Friday, July 27, 2012

Charles Bukowski gets life-affirming

It has been a few years since I've read Charles Bukowski. My most recent acquaintance was a second viewing of "Born into This," a powerful and personal documentary from 2003. Unlike some bio-mentaries, "Born into This" didn't change my view of the subject; it simply built on the existing edifice. 

I went into the first viewing seeing Bukowski as someone who'd been beaten down, a jaded, observant soul who chronicled graphic sex scenes and the bleak moment-to-moment life of an alcoholic. 

Some readers stop at Bukowski's damage, as if encountering the scene of a bad car accident, and turn away to lighter reading. 

But within the roughness, the rawness, there was a beauty, both in the simple language and rhythm of his voice, and in his brutal honesty. Bukowski wasn't trying to be clever with gratuitous wordplay, convoluted plotlines, or slow reveals. He respected the reader enough to give them a slice of life on the margins, straight up.

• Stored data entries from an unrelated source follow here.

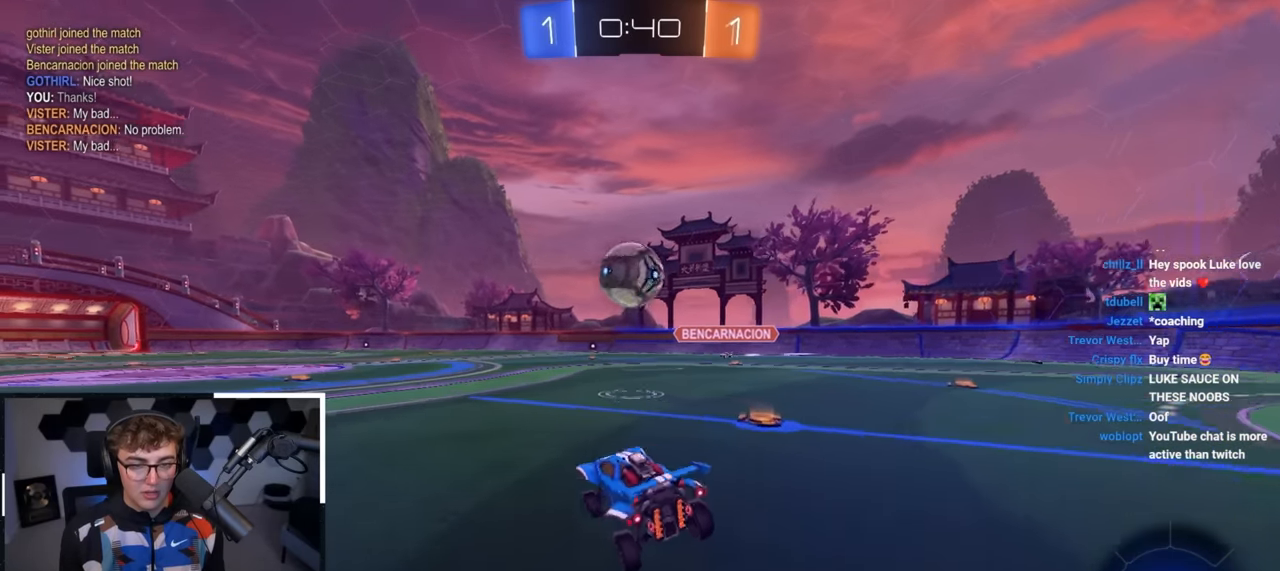
{"buttons": ["CROSS", "R1"], "left_stick": "right", "right_stick": "center", "events": [[133, "L2", "down"], [183, "L2", "up"], [267, "left_stick", "up-right"], [300, "L2", "down"], [367, "L2", "up"], [400, "left_stick", "right"], [500, "CROSS", "down"], [500, "R1", "down"]]}
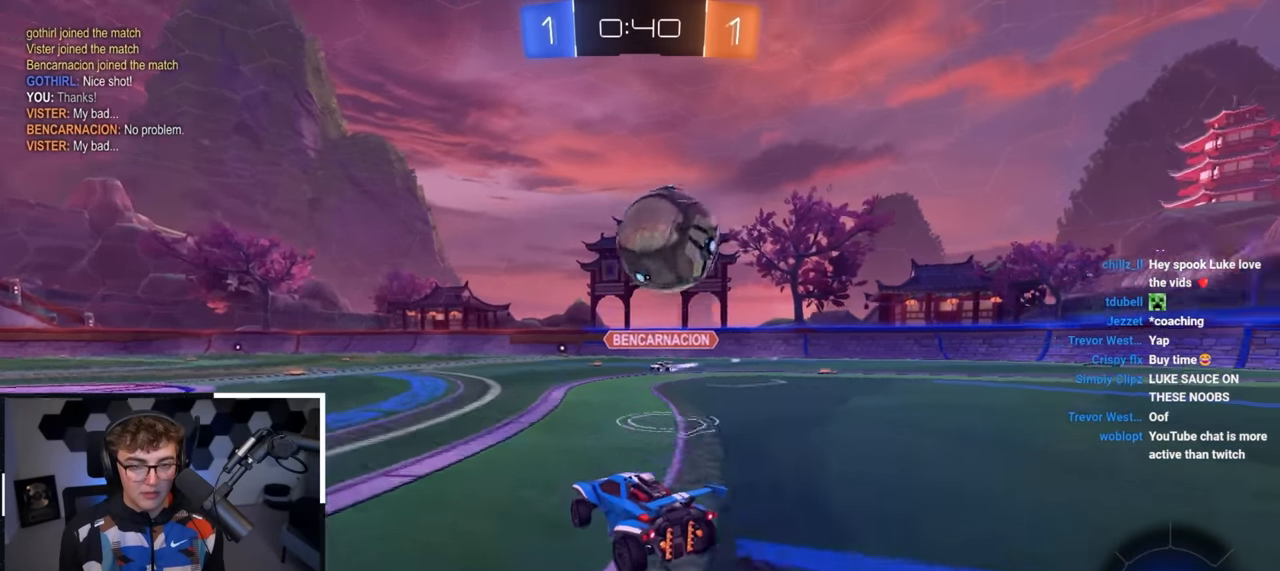
{"buttons": ["L2", "R1"], "left_stick": "down-right", "right_stick": "center", "events": [[33, "left_stick", "down"], [133, "left_stick", "down-right"], [167, "R1", "up"], [183, "CROSS", "up"], [217, "CROSS", "down"], [250, "left_stick", "up-right"], [333, "CROSS", "up"], [350, "L2", "down"], [417, "left_stick", "down-right"], [483, "R1", "down"]]}
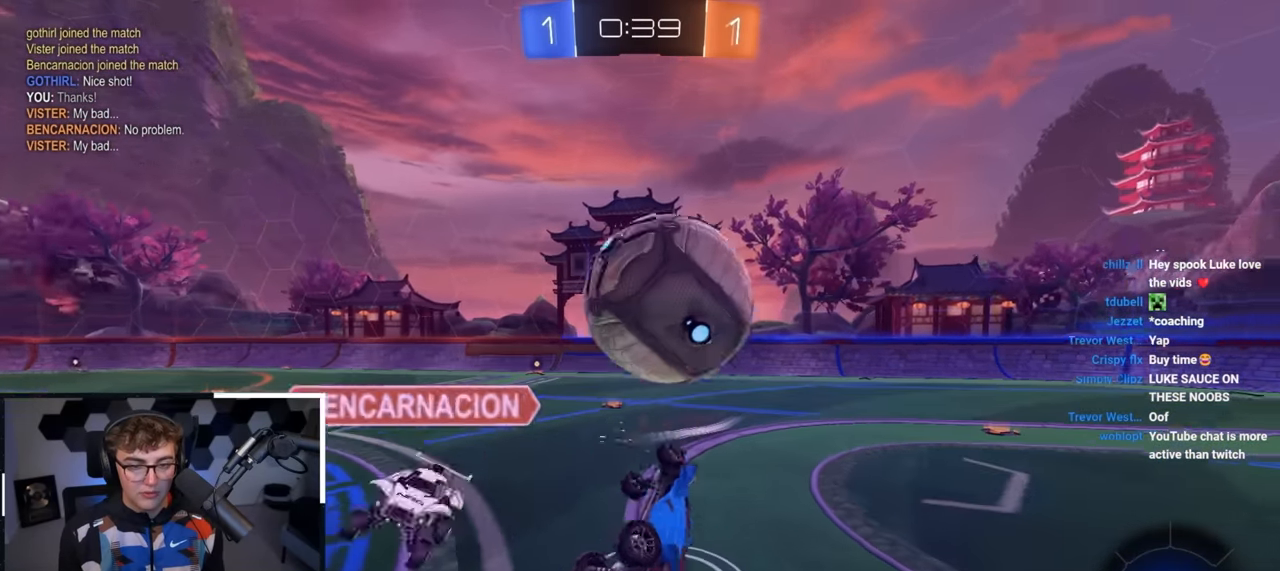
{"buttons": ["L2"], "left_stick": "up", "right_stick": "center", "events": [[17, "L2", "up"], [367, "TRIANGLE", "down"], [467, "R1", "up"], [483, "L2", "down"], [483, "TRIANGLE", "up"], [500, "left_stick", "up"]]}
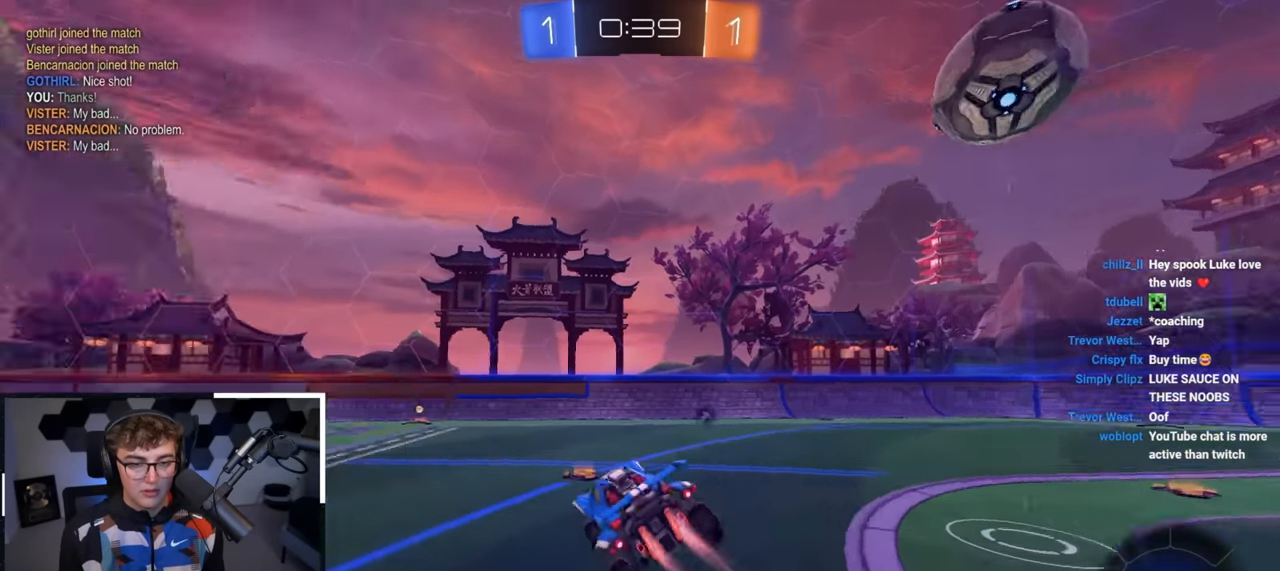
{"buttons": ["L2"], "left_stick": "up", "right_stick": "center", "events": [[17, "left_stick", "up-left"], [150, "left_stick", "down-left"], [217, "left_stick", "center"], [400, "left_stick", "up"]]}
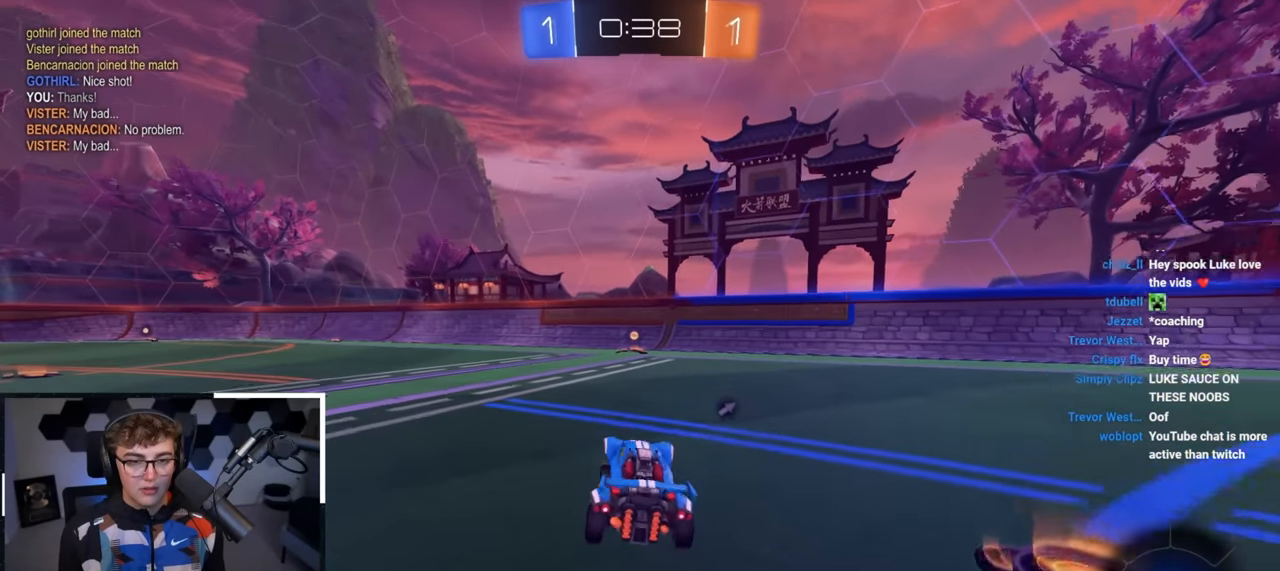
{"buttons": ["L2"], "left_stick": "up", "right_stick": "center", "events": [[167, "TRIANGLE", "down"], [283, "TRIANGLE", "up"]]}
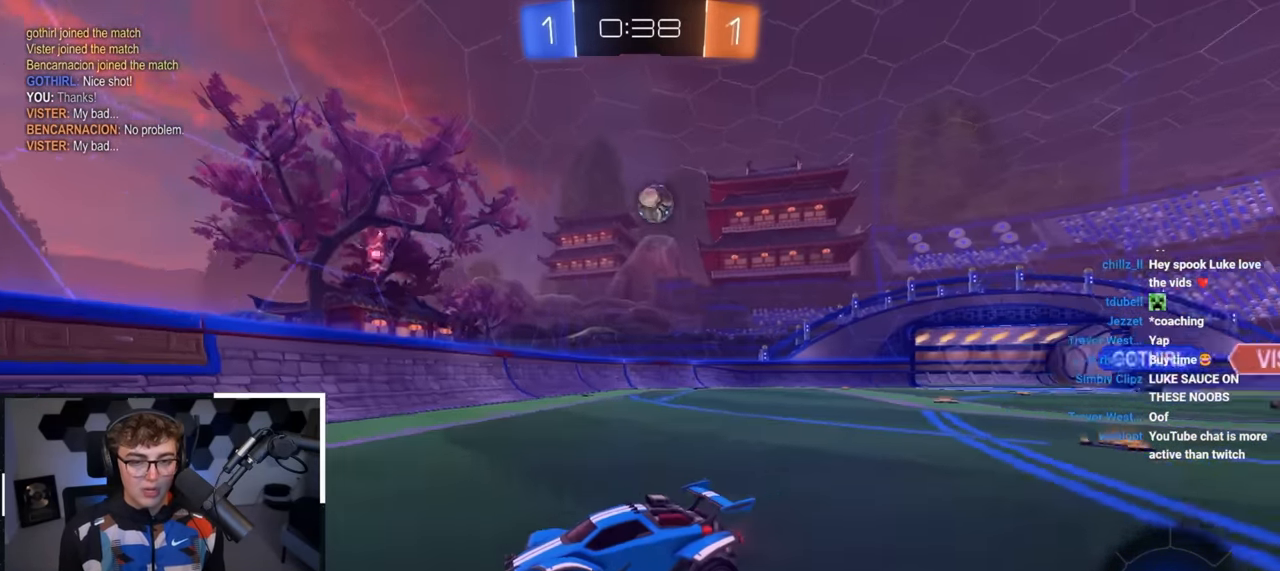
{"buttons": [], "left_stick": "up-right", "right_stick": "center", "events": [[133, "R1", "down"], [150, "left_stick", "up-right"], [167, "L2", "up"], [317, "R1", "up"]]}
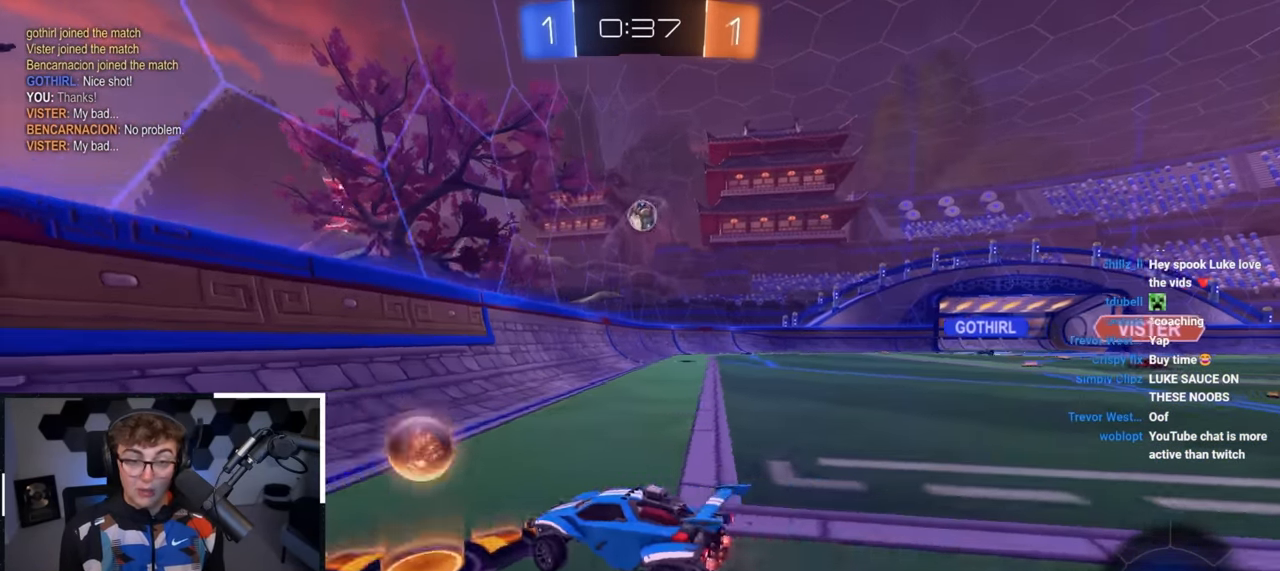
{"buttons": [], "left_stick": "up", "right_stick": "center", "events": [[50, "L2", "down"], [217, "left_stick", "up"], [333, "L2", "up"]]}
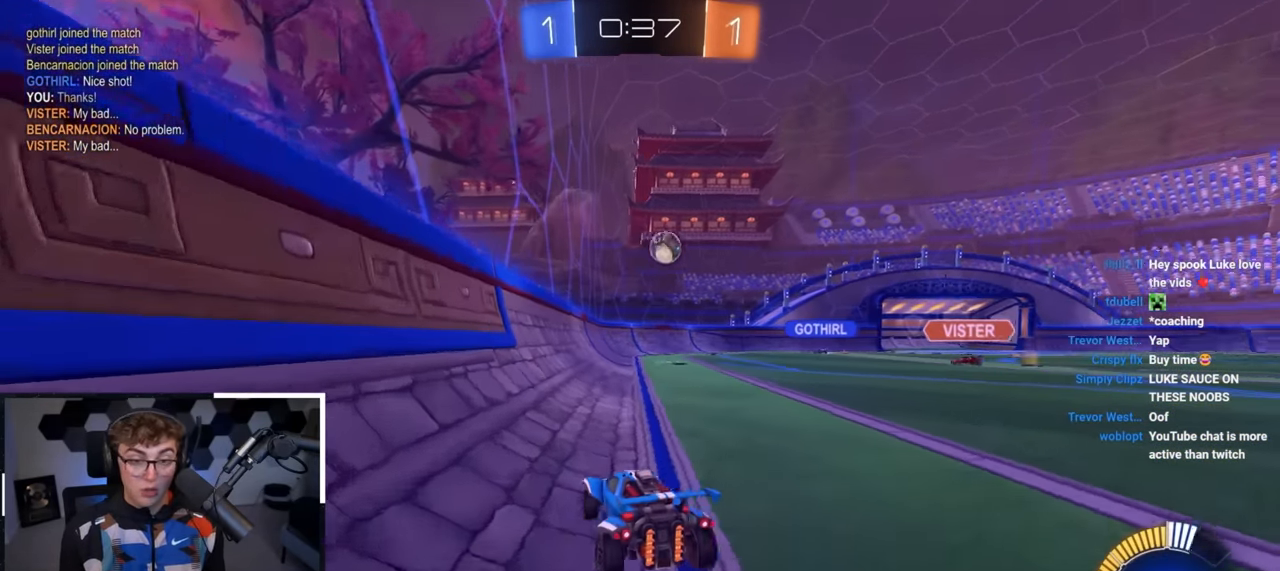
{"buttons": [], "left_stick": "up", "right_stick": "center", "events": []}
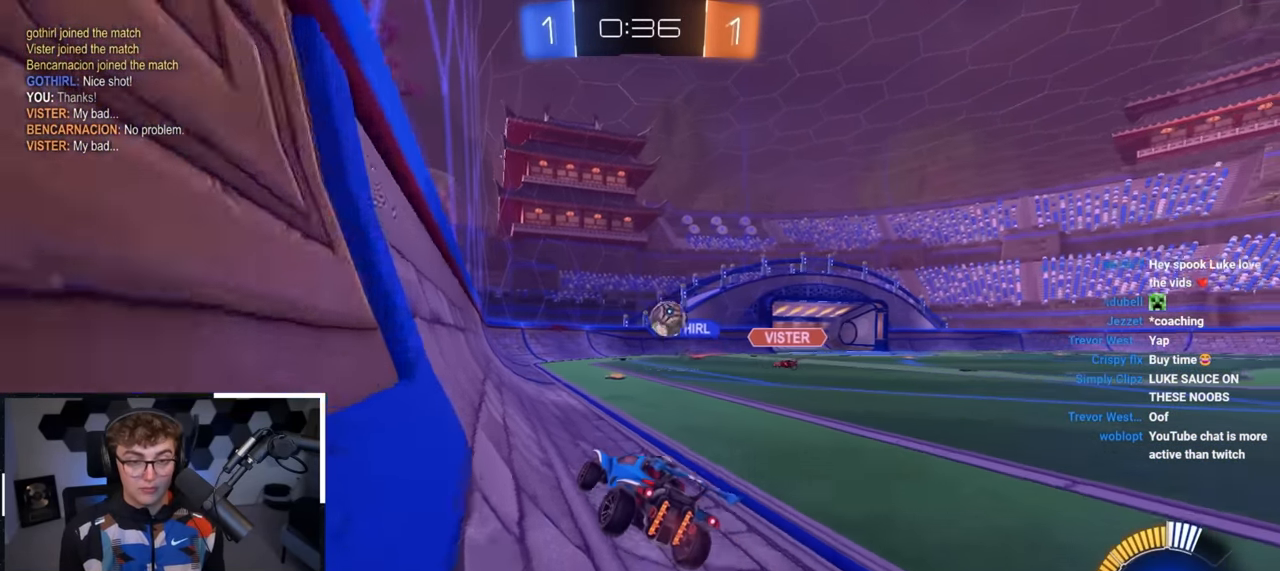
{"buttons": [], "left_stick": "up-right", "right_stick": "center", "events": [[500, "left_stick", "up-right"]]}
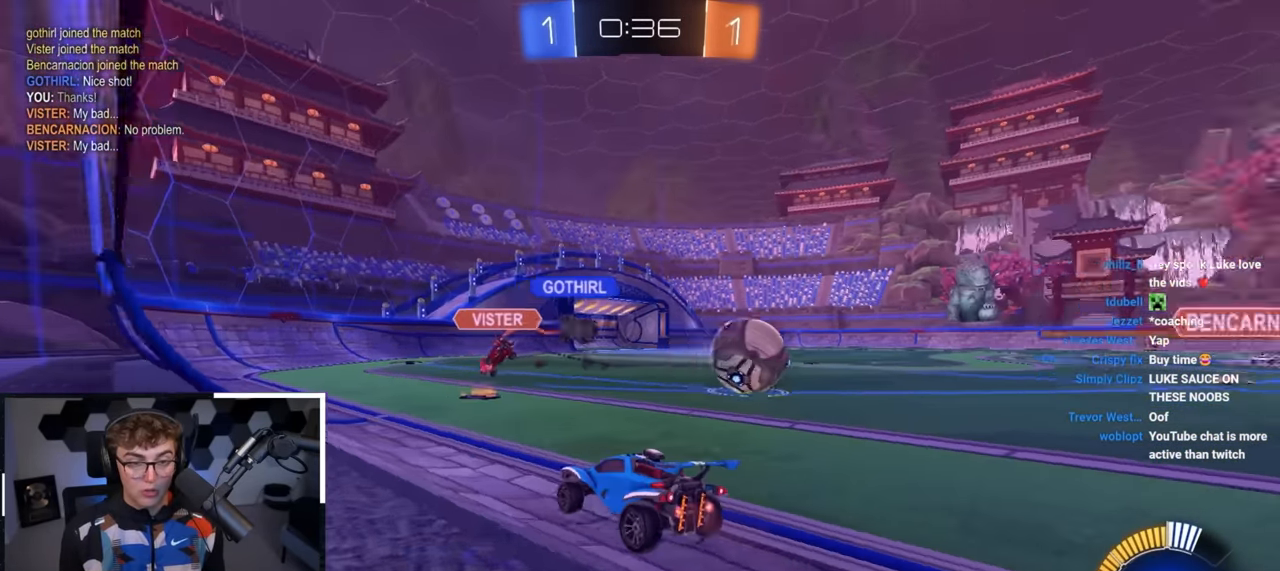
{"buttons": [], "left_stick": "up-right", "right_stick": "center", "events": [[233, "R1", "down"], [300, "R1", "up"]]}
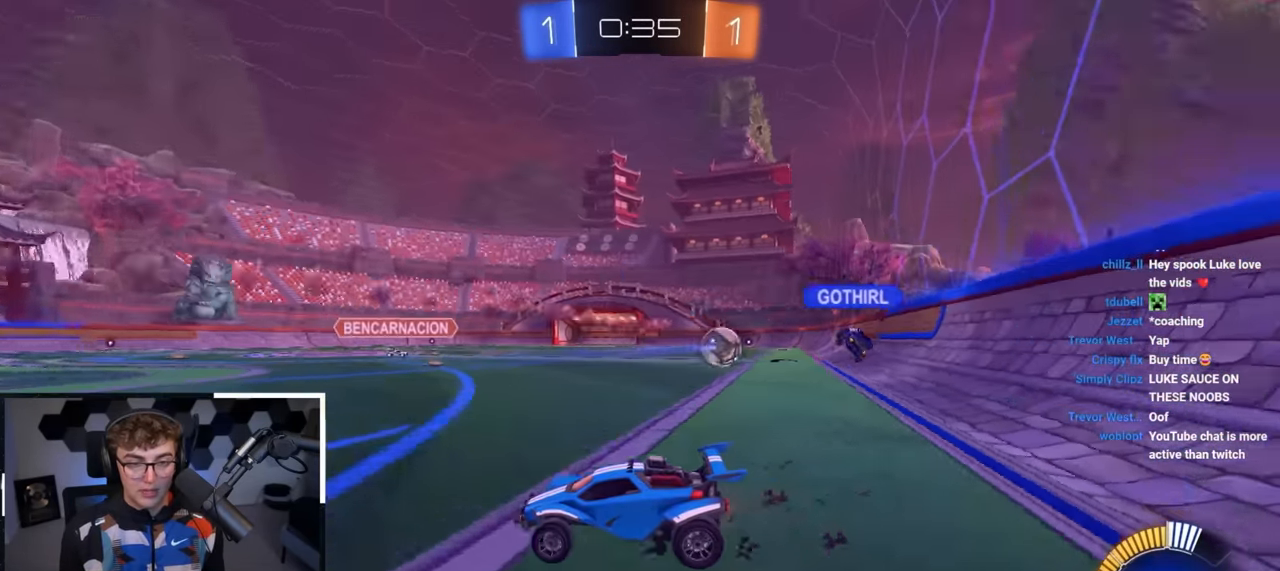
{"buttons": [], "left_stick": "up", "right_stick": "center", "events": [[433, "left_stick", "up"]]}
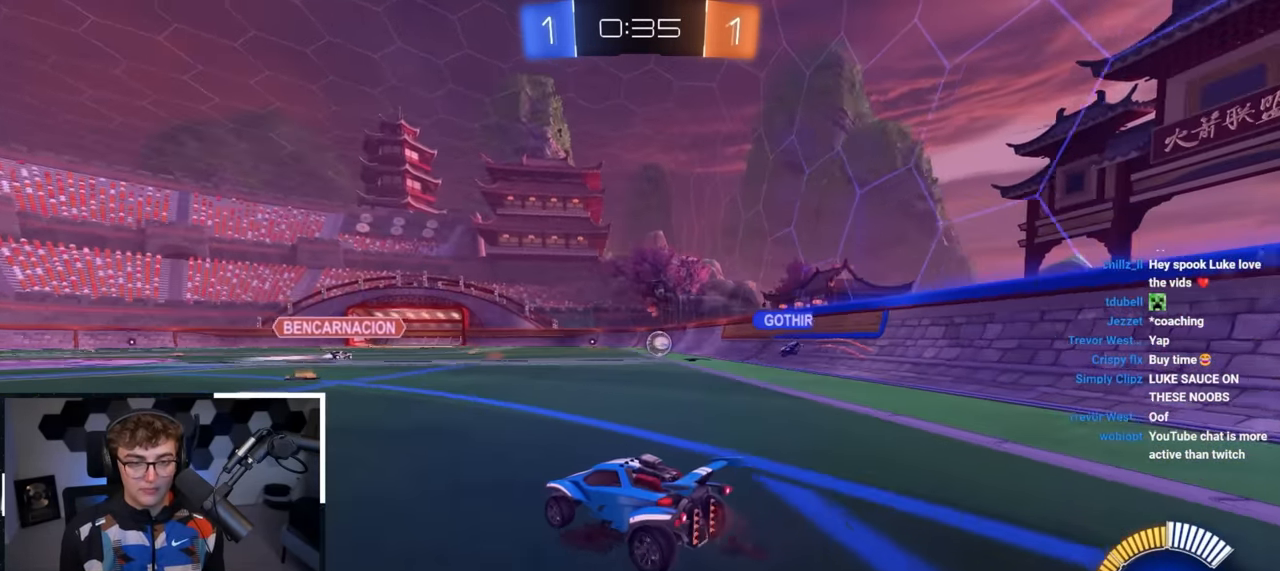
{"buttons": [], "left_stick": "up", "right_stick": "center", "events": []}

On the margins were a lot of down-and-out characters. A futility borne of hard living and shattered dreams (who can say which came first?) was pervasive; inscribed on his headstone are the words "DON'T TRY." Bukowski's poem "Dinosauria, We" reflects this fatalistic, nihilistic worldview:

Born like this
Into this
As the chalk faces smile
As Mrs. Death laughs
As the elevators break
As political landscapes dissolve
As the supermarket bag boy holds a college degree
As the oily fish spit out their oily prey
As the sun is masked
We are
Born like this
Into this
Into these carefully mad wars
Into the sight of broken factory windows of emptiness
Into bars where people no longer speak to each other
Into fist fights that end as shootings and knifings
Born into this
Into hospitals which are so expensive that it’s cheaper to die
Into lawyers who charge so much it’s cheaper to plead guilty
Into a country where the jails are full and the madhouses closed
Into a place where the masses elevate fools into rich heroes
Born into this
Walking and living through this
Dying because of this
Muted because of this
Because of this
Fooled by this
Used by this
Pissed on by this
Made crazy and sick by this
Made violent
Made inhuman
By this
The heart is blackened
The fingers reach for the throat
The gun
The knife
The bomb
The fingers reach toward an unresponsive god
The fingers reach for the bottle
The pill
The powder
We are born into this sorrowful deadliness
We are born into a government 60 years in debt
That soon will be unable to even pay the interest on that debt
And the banks will burn
Money will be useless
There will be open and unpunished murder in the streets
It will be guns and roving mobs
Land will be useless
Food will become a diminishing return
Nuclear power will be taken over by the many
Explosions will continually shake the earth
Radiated robot men will stalk each other
The rich and the chosen will watch from space platforms
Dante’s Inferno will be made to look like a children’s playground
The sun will not be seen and it will always be night
Trees will die
All vegetation will die
Radiated men will eat the flesh of radiated men
The sea will be poisoned
The lakes and rivers will vanish
Rain will be the new gold
The rotting bodies of men and animals will stink in the dark wind
The last few survivors will be overtaken by new and hideous diseases
And the space platforms will be destroyed by attrition
The petering out of supplies
The natural effect of general decay
And there will be the most beautiful silence never heard
Born out of that.
The sun still hidden there
Awaiting the next chapter.


Fixed with a certain sense of Bukowski's worldview, I was surprised to discover "The Laughing Heart," here read by Tom Waits, another artist who has spun tales about people who slip through the cracks. 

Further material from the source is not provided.